C’est une nuisance qui gâche les soirées d’été et alimente les conversations. Mais derrière la simple piqûre du moustique tigre se cache un enjeu de santé publique bien réel, notamment dans le sud de la France. Face à cet envahisseur, la ville de Montpellier expérimente une approche pour le moins originale : retourner l’ennemi contre lui-même.
Un lâcher massif et très ciblé
Imaginez la scène. Le 22 août dernier, dans le quartier Malbosc, des milliers d’insectes ont été délibérément libérés dans la nature. Pas n’importe lesquels : près de 85 000 moustiques tigres mâles, rendus incapables de se reproduire en laboratoire par la start-up locale Terratis, grâce à une exposition contrôlée aux rayons X. Leur mission ? Séduire pour mieux neutraliser.
Ces mâles, il faut le rappeler, ne piquent pas.

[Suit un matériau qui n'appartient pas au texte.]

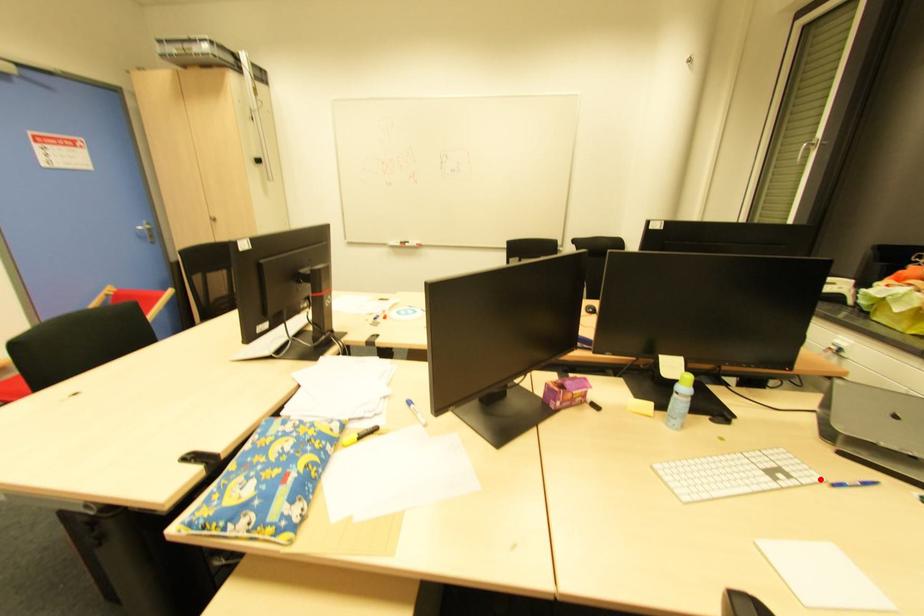
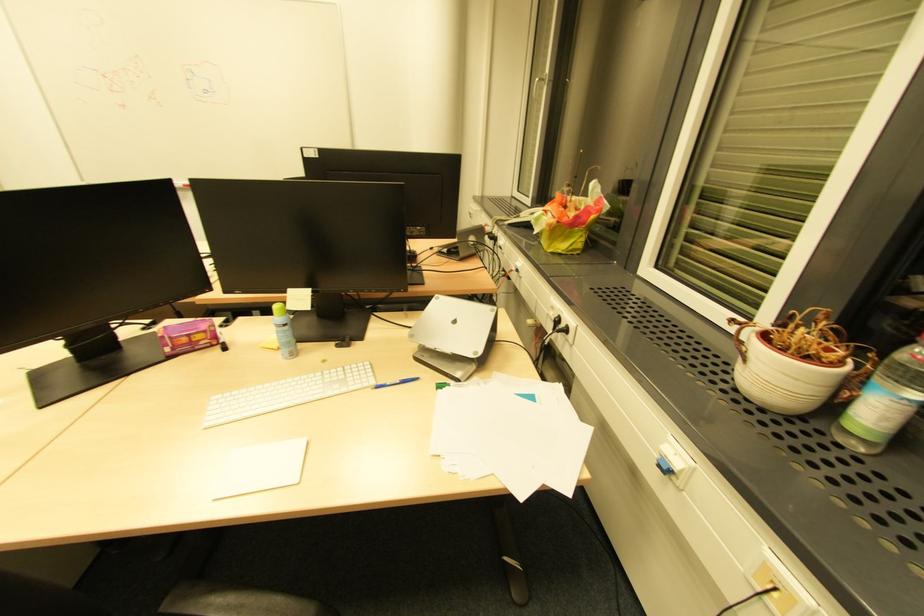
The point at the highlighted location is marked in the first image. Where is the corresponding point in the second image?

(373, 384)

Leur unique rôle dans cette opération est de s’accoupler avec les femelles sauvages présentes dans le secteur, afin de couper court à leur cycle de reproduction.
Exploiter la faille biologique du moustique
Toute la stratégie repose sur une particularité biologique simple, mais cruciale. « La femelle ne s’accouple qu’une seule fois dans sa vie », résume Clélia Oliva, la présidente de Terratis. L’idée est donc de « truquer » cette rencontre unique. En inondant une zone de mâles stériles, on maximise les chances pour que ce premier et dernier accouplement soit stérile.

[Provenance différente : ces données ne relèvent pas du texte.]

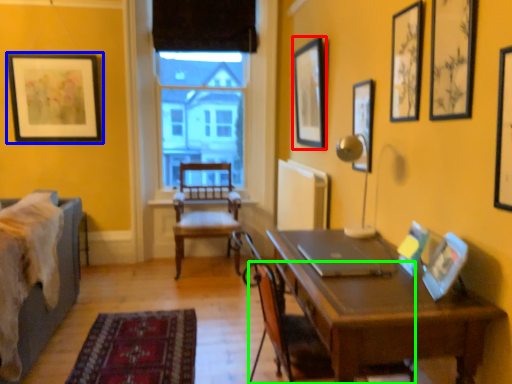
Question: Considering the real-world distances, which object is closest to picture frame (highlighted by a red box)? picture frame (highlighted by a blue box) or chair (highlighted by a green box).

Choices:
 (A) picture frame
 (B) chair

Answer: (B)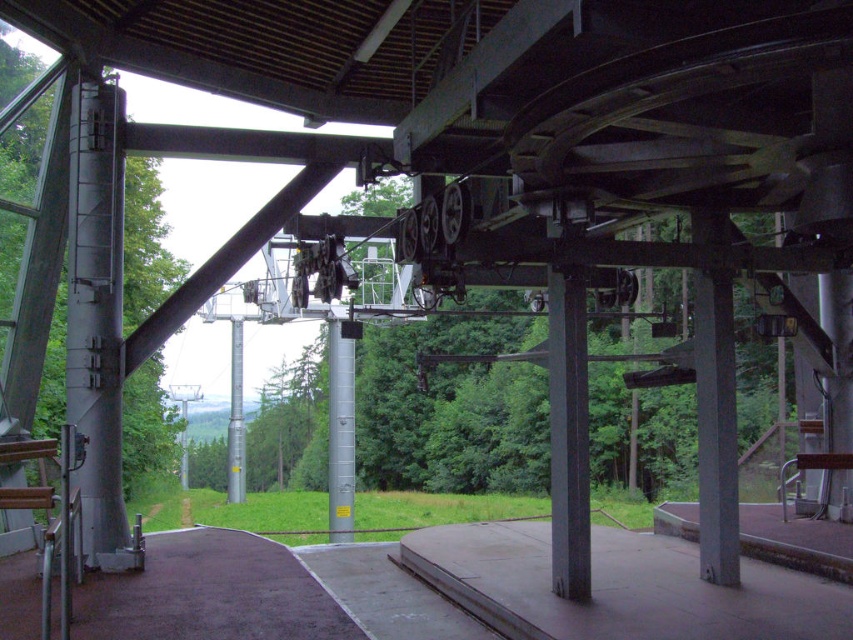
Does silver metallic pole at center have a lesser width compared to metallic pole at center?

Indeed, silver metallic pole at center has a lesser width compared to metallic pole at center.

Does silver metallic pole at center have a smaller size compared to metallic pole at center?

Actually, silver metallic pole at center might be larger than metallic pole at center.

Between point (332, 476) and point (236, 344), which one is positioned behind?

The point (236, 344) is behind.

Locate an element on the screen. This screenshot has width=853, height=640. silver metallic pole at center is located at coordinates (340, 435).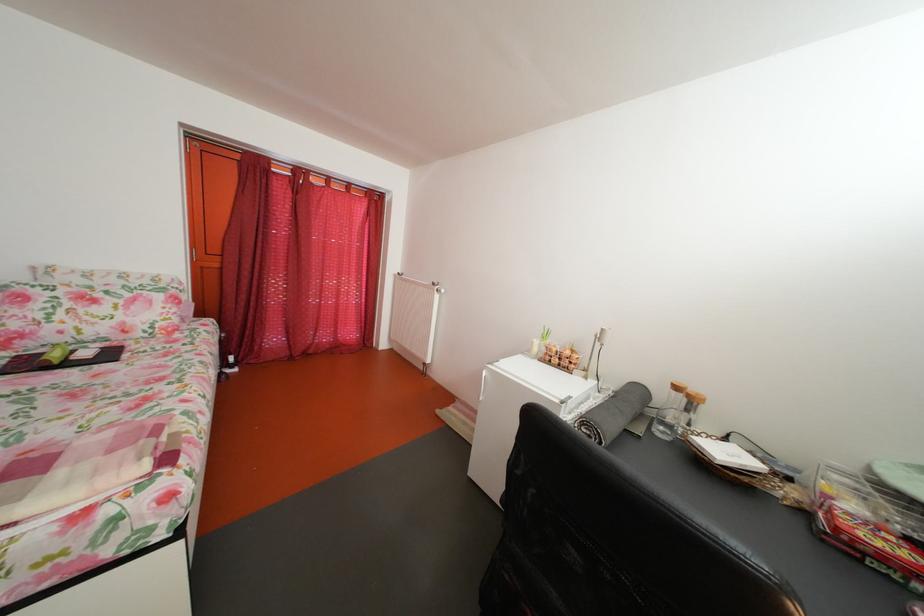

Le résultat est mathématique. La femelle vivra sa vie, cherchera à pondre, mais ses œufs, issus de cette union infructueuse, n’écloront tout simplement jamais. Comme le précise Florian Vernichon, écologue chez Terratis, une fois l’accouplement fait avec un mâle stérile, « elle va pondre des œufs stériles pendant tout le reste de sa vie ».
Viser le long terme, pas l'effet immédiat
Que ceux qui espèrent une disparition instantanée des piqûres ne se réjouissent pas trop vite. L’opération ne vise pas un soulagement pour l’été en cours, mais bien une préparation pour le suivant. Il s’agit de prendre une longueur d’avance sur le cycle de l’insecte.
« L’idée est que les œufs qui vont passer l’hiver soient stériles et qu’au printemps prochain on parte avec plus d’efficacité », explique Clélia Oliva. Ailleurs dans le monde, comme à Singapour ou au Portugal où la méthode est déjà testée, on observe une réduction de la fertilité des œufs d’environ 60 % dès la première année. Un chiffre loin d’être négligeable.
Un enjeu de santé, mais aussi écologique
Car au-delà du confort, c’est bien la santé des habitants qui est en jeu. Vecteur potentiel de maladies comme la dengue ou le chikungunya, le moustique tigre est devenu une préoccupation sérieuse. « Si on diminue la population de moustiques-tigres, ça peut aussi contribuer à diminuer le risque de transmission vectorielle », souligne Pascale Berthommé, de la direction Santé Publique de la ville.
L’autre avantage, et il est de taille, c’est l’aspect écologique de la démarche. Ici, pas de pesticides, pas de produits chimiques qui pourraient affecter le reste de l’écosystème, des abeilles aux oiseaux. On utilise la biologie de l’insecte contre lui-même, dans une approche chirurgicale et respectueuse de l’environnement.
une expérience sous haute surveillance
L’initiative est prometteuse, mais le travail ne fait que commencer. La ville et ses partenaires, comme l’EID Méditerranée, vont maintenant observer attentivement les résultats sur le terrain. Des pièges à œufs seront régulièrement contrôlés pour mesurer concrètement la baisse de la fertilité et l’évolution de la population de moustiques.
Montpellier a peut-être lâché sa petite armée silencieuse dans la nature, mais la vraie bataille se jouera au printemps prochain. Une bataille d’usure, biologique et, tous l’espèrent, victorieuse.